A l’heure de la bière, ils étaient bien là, ces tertres empierrés – ils déployaient leurs ombres comme on jette des maléfices. Dès Villers-au-Tertre (secteur 11), puis dans Eswars, et plus encore dans Wasnes-au-Bac et Emerchicourt (secteurs 9 et 8), en une longue file processionnaire, bataille de sape et guerre de positionnement se disputèrent l’alternance. Nous vîmes Pogacar, Roglic, Sénéchal se tenir aux avant-postes. L’écrivain Paul Fournel a raison: «Les hommes, à vélo, ressemblent à ce qu’ils sont.» Des casse-cous, qui s’installèrent progressivement dans ces dodelinements anxieux qui signèrent la fragilité haute tension, quand leur force vînt à claquer la porte. Tandis que les échappés résistaient, sur ces terres noires ensemencées au mâchefer, une impitoyable sélection s’opéra dans le peloton, éparpillé. Incidents et chutes s’accumulèrent. Victimes: Van der Poel, Van Aert, Lampaert, Sagan, O’Connor, Thomas, Pinot et même Roglic et Vingegaard (longtemps en quête d’une machine à sa taille). Tous irrémédiablement lâchés. Le premier grand ménage – il laissera des traces.
De ce tourbillon épique façon jeu de massacre, Tadej Pogacar en rajouta dans la démesure et s’octroya des relais de seigneurs à Erre, Warlaing et Tilloy (secteurs 5, 4 et 3). Flanqué de Stuyven, le double tenant du titre creusa les écarts et martyrisa les esprits. Jusqu’à plier le Tour d’une synthèse brutale avant terme? En tête, l’un des cinq rescapés du matin, l’Australien Simon Clarke (ISR) remporta une victoire de prestige. A l’arrière, un petit déluge et un goût de fer. Dans les porte-bagages, une quinzaine de secondes envolées pour certains (Van Aert, Vingegaard, Bardet, Thomas, Bardet, Gaudu, etc). Mais des minutes de passifs pour d’autres: plus de deux pour Roglic, trois pour O’Connor... Alors, sur la ligne d’arrivée, il ne fallut pas manquer l’apparition des morts-vivants, transis d’effort, apparaissant dans un interminable défilé, maculés d’un masque de poussière humidifié par l’usage corporel, leurs regards encore perdus, leurs jambes ravinées par la crasse, leurs muscles durcis par la souffrance, leurs espoirs largués sur les bas-côtés. Le chronicoeur les observa. Ils marchaient, le vélo à la main, comme des automates, des tonnes de remords moribonds moussaient dans leurs gorges, bloquées par la sidération, préservant encore un peu leurs silhouettes étranges qui abritaient tant de folie quelques minutes auparavant. L’«Enfer du Nord» venait de parler. Car ici, à condition de bien tendre l’oreille, les sacrifices de l’existence restent des murmures. Ceux des fracassés en forçats, mineurs et coursiers, gueules noires et Géants de la Route réunis des abîmes.

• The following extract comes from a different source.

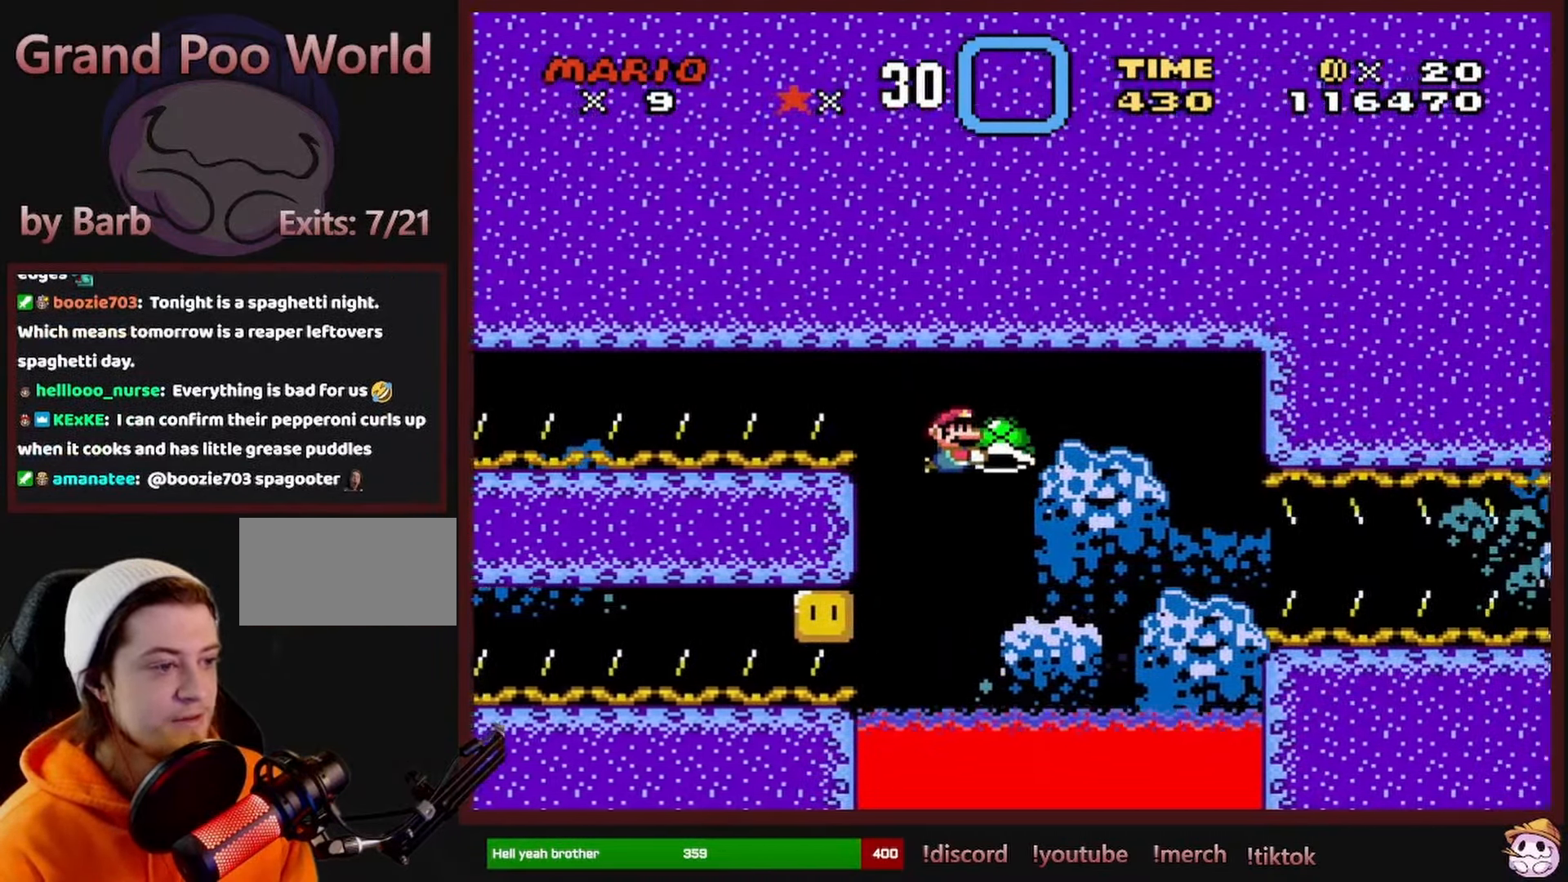
{"buttons": ["B", "DPAD_UP", "DPAD_LEFT"], "events": [[167, "Y", "up"], [234, "DPAD_UP", "down"], [250, "DPAD_RIGHT", "up"], [284, "B", "down"], [284, "DPAD_LEFT", "down"], [400, "B", "up"], [466, "B", "down"]]}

Et puisque l’endroit, classé au Patrimoine mondial de l’Unesco, vit aussi par le devoir d’Histoire, nous dûmes lever les yeux, en salle de presse, située à l’intérieur du site de Wallers Arenberg, tout au bout de l’alignement rectiligne de « l'ancienne cité » minière dont la fosse, entre 1903 et 1989, extrayait 32 millions de tonnes de charbon, non loin de la mythique tranchée éponyme où la forêt domaniale impose sa masse immobile. Au-dessus de nos têtes, des dizaines de bleus de travail étaient suspendus à des fils de fer, comme à l’époque des petits matins muets, silhouettes courbées et paumes tremblantes avant la « descente ». Le nez dans la chicorée fumante, nous ressentîmes une sorte de frisson.